=== Task input ===

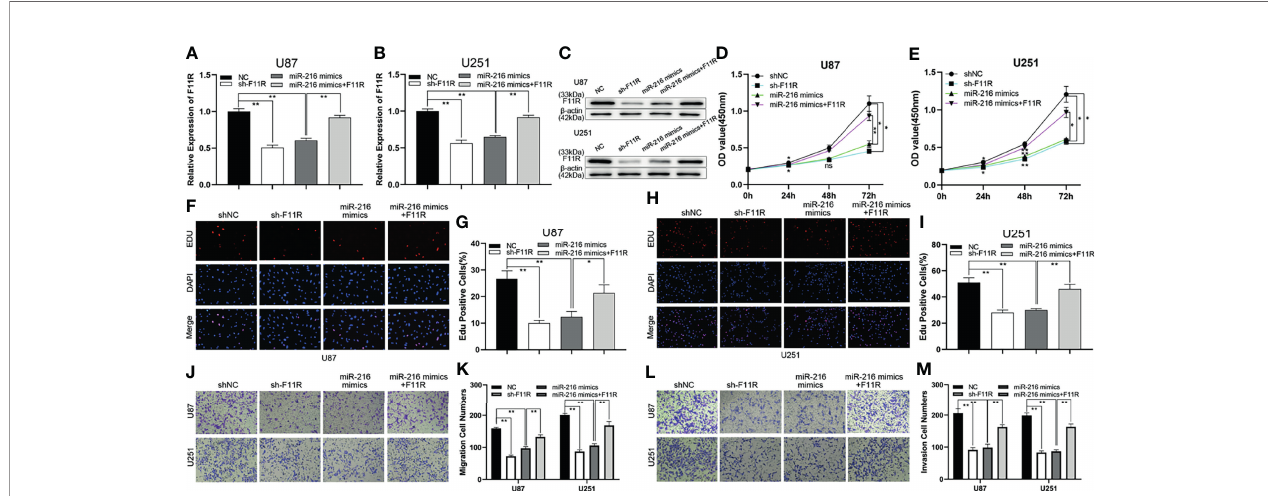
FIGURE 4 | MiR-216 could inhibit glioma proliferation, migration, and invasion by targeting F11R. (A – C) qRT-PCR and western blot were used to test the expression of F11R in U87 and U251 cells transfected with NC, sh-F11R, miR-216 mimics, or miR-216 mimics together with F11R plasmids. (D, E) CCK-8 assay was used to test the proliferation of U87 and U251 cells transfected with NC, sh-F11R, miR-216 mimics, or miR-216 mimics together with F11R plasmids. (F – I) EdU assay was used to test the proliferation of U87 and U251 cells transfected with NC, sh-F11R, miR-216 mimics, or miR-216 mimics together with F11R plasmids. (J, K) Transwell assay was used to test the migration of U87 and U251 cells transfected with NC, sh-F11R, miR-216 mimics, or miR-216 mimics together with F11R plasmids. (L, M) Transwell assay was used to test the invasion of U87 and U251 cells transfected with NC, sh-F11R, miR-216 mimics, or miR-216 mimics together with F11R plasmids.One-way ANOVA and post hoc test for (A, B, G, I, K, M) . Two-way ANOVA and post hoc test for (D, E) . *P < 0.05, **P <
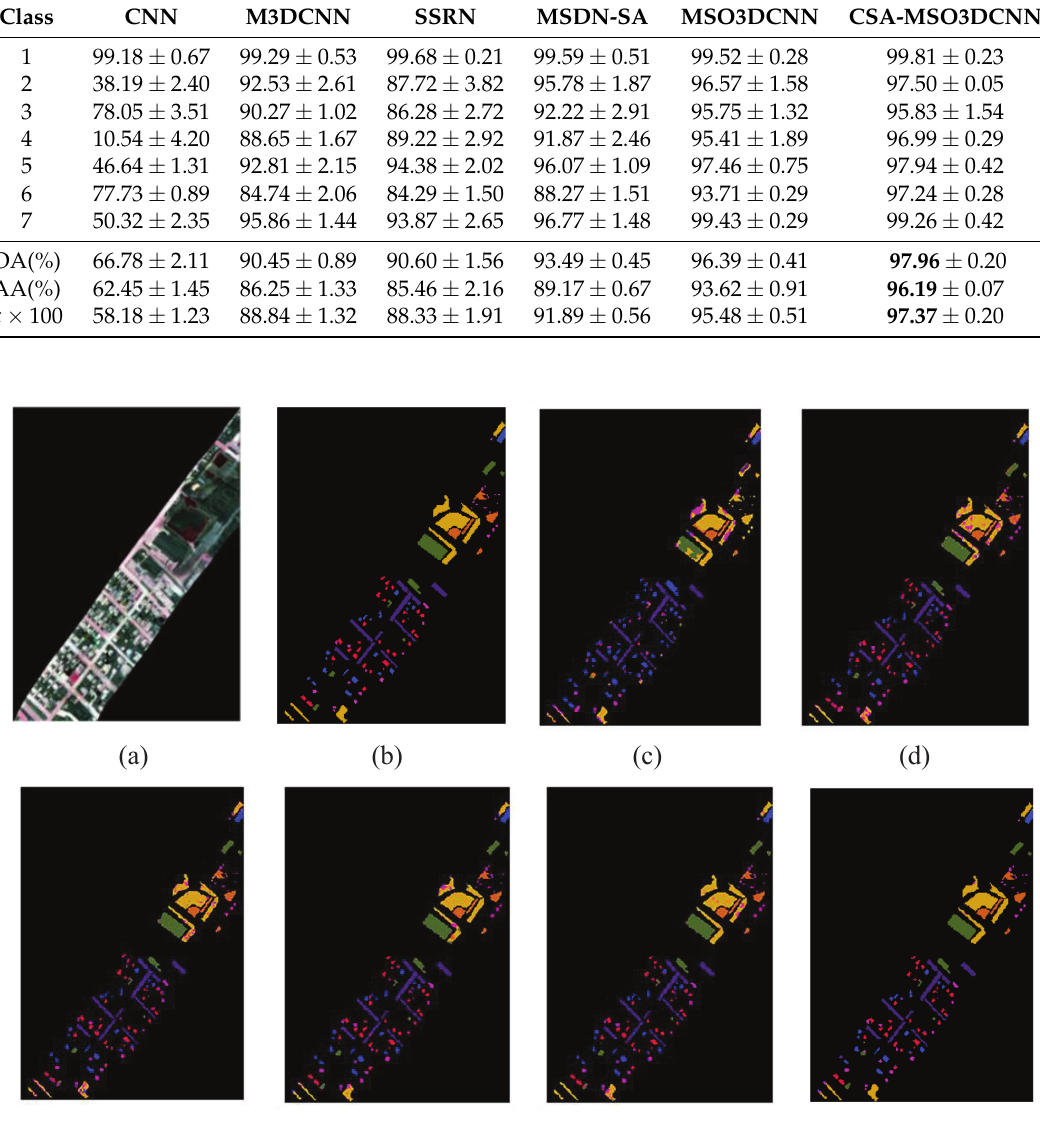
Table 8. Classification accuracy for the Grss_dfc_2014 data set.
---
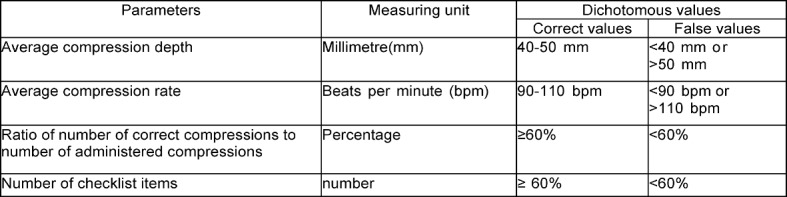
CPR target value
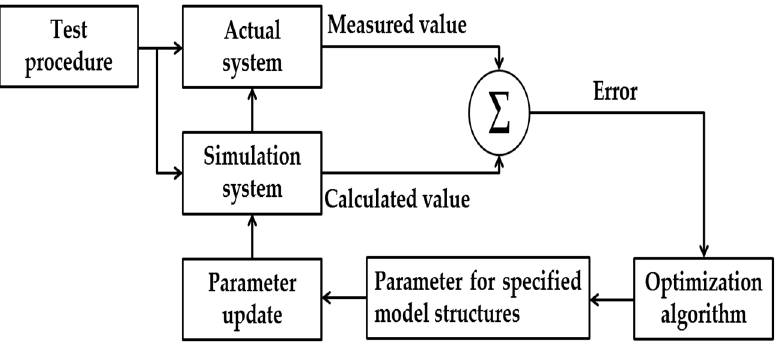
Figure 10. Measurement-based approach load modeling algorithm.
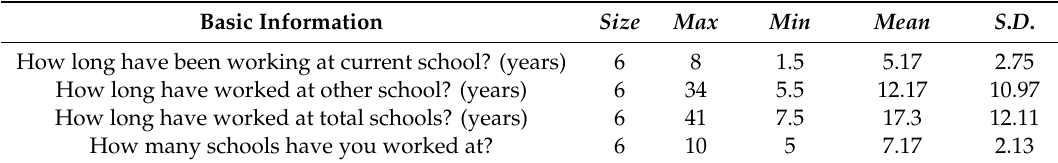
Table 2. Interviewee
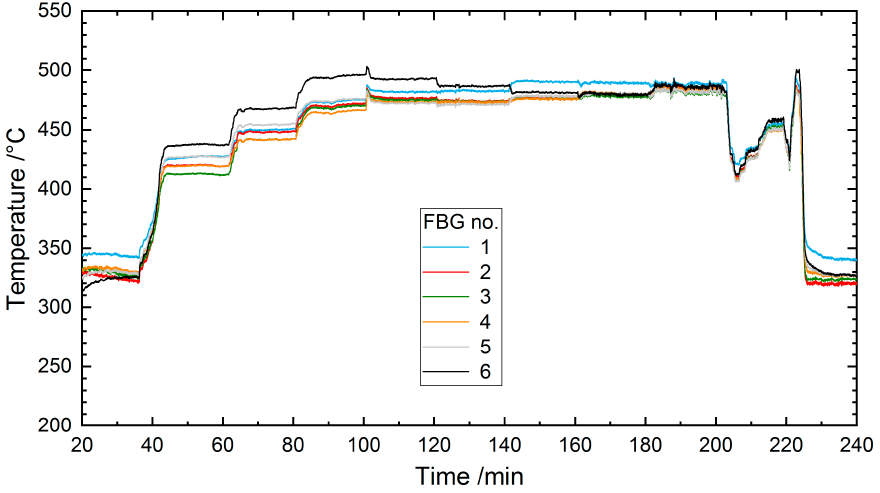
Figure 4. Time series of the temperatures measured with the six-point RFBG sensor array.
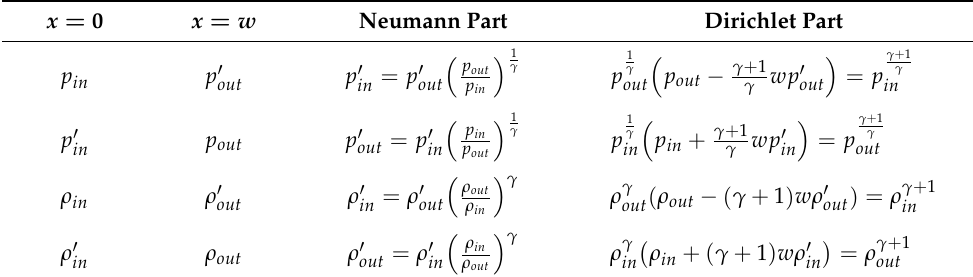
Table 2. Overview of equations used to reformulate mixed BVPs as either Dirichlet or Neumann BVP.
...
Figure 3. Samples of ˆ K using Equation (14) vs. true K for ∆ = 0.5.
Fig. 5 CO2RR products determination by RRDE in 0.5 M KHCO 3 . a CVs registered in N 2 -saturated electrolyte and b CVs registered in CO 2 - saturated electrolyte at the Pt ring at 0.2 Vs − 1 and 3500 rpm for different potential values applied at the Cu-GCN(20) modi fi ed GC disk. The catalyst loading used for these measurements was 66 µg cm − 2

=== Assignment ===
No picture is to be printed. Output exactly the lines above from the line containing "Figure 4. Time" through the line containing "Table 2. Overview".

=== Written solution ===
Figure 4. Time series of the temperatures measured with the six-point RFBG sensor array.
Table 2. Overview of equations used to reformulate mixed BVPs as either Dirichlet or Neumann BVP.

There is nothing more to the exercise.